[Start of Attachment]

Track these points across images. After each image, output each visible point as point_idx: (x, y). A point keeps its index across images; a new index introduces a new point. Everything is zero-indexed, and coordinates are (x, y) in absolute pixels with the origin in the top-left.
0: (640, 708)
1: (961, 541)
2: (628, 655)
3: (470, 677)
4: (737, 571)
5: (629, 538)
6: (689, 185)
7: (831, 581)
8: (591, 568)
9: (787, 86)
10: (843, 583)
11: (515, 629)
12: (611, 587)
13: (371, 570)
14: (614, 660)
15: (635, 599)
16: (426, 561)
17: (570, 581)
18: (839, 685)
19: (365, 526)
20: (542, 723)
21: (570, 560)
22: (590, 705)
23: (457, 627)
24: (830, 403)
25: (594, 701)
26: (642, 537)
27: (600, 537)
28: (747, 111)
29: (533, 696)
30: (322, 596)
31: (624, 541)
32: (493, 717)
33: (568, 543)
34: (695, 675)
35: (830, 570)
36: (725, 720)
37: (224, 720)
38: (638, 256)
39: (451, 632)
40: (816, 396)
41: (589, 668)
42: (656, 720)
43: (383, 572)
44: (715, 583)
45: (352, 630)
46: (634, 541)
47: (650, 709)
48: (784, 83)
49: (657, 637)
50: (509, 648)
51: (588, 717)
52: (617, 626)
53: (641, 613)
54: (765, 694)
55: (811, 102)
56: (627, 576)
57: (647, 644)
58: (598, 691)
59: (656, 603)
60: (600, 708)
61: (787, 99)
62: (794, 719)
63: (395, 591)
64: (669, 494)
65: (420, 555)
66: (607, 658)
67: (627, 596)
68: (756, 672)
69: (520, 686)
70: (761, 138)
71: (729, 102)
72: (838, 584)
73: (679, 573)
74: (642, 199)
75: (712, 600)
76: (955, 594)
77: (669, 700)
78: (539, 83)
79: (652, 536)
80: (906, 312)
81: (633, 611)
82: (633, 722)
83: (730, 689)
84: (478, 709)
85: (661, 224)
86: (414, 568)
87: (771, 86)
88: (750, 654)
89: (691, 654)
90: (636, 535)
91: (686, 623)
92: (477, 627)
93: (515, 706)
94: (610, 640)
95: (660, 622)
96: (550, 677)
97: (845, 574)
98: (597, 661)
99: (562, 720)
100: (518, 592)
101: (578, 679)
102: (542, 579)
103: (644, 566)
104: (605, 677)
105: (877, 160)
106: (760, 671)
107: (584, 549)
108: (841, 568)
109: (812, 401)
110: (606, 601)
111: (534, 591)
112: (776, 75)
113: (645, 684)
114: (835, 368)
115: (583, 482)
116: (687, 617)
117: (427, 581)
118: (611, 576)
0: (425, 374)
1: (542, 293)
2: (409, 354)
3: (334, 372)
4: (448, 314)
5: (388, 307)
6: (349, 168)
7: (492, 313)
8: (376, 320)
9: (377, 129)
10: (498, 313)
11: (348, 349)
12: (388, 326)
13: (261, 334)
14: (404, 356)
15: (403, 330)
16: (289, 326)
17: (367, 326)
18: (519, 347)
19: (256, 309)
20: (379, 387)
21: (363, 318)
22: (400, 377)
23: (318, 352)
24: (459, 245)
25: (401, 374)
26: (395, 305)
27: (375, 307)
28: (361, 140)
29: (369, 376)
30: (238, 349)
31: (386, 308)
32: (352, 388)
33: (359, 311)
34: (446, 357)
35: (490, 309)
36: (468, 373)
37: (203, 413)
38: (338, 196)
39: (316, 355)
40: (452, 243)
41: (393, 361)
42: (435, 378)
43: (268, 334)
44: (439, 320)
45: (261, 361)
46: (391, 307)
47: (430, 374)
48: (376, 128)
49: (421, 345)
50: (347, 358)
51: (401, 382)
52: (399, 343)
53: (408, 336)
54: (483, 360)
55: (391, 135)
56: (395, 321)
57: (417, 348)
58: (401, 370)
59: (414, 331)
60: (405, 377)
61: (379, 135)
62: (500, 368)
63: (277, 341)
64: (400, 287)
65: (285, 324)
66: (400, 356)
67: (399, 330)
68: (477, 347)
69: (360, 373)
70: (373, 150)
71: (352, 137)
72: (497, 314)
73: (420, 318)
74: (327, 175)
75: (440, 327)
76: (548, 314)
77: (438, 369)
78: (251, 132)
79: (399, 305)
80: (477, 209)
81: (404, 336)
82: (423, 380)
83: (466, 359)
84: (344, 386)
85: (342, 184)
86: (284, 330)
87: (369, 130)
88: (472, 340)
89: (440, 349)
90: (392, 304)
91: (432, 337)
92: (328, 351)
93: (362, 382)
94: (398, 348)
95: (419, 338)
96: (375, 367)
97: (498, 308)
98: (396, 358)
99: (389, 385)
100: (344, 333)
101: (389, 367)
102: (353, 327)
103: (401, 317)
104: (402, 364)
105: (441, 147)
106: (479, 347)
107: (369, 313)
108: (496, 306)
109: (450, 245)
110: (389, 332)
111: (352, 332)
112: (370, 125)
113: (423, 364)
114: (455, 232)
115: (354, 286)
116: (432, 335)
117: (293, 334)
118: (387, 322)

[End of Attachment]

▶ [EXERCISE OBJECTIVE]: Start with the line above that contains "27: (600, 537)" and end with the line that contains "109: (812, 401)". Write out those lines exactly, and only those.

▶ [ANSWER TO THE EXERCISE]:
27: (600, 537)
28: (747, 111)
29: (533, 696)
30: (322, 596)
31: (624, 541)
32: (493, 717)
33: (568, 543)
34: (695, 675)
35: (830, 570)
36: (725, 720)
37: (224, 720)
38: (638, 256)
39: (451, 632)
40: (816, 396)
41: (589, 668)
42: (656, 720)
43: (383, 572)
44: (715, 583)
45: (352, 630)
46: (634, 541)
47: (650, 709)
48: (784, 83)
49: (657, 637)
50: (509, 648)
51: (588, 717)
52: (617, 626)
53: (641, 613)
54: (765, 694)
55: (811, 102)
56: (627, 576)
57: (647, 644)
58: (598, 691)
59: (656, 603)
60: (600, 708)
61: (787, 99)
62: (794, 719)
63: (395, 591)
64: (669, 494)
65: (420, 555)
66: (607, 658)
67: (627, 596)
68: (756, 672)
69: (520, 686)
70: (761, 138)
71: (729, 102)
72: (838, 584)
73: (679, 573)
74: (642, 199)
75: (712, 600)
76: (955, 594)
77: (669, 700)
78: (539, 83)
79: (652, 536)
80: (906, 312)
81: (633, 611)
82: (633, 722)
83: (730, 689)
84: (478, 709)
85: (661, 224)
86: (414, 568)
87: (771, 86)
88: (750, 654)
89: (691, 654)
90: (636, 535)
91: (686, 623)
92: (477, 627)
93: (515, 706)
94: (610, 640)
95: (660, 622)
96: (550, 677)
97: (845, 574)
98: (597, 661)
99: (562, 720)
100: (518, 592)
101: (578, 679)
102: (542, 579)
103: (644, 566)
104: (605, 677)
105: (877, 160)
106: (760, 671)
107: (584, 549)
108: (841, 568)
109: (812, 401)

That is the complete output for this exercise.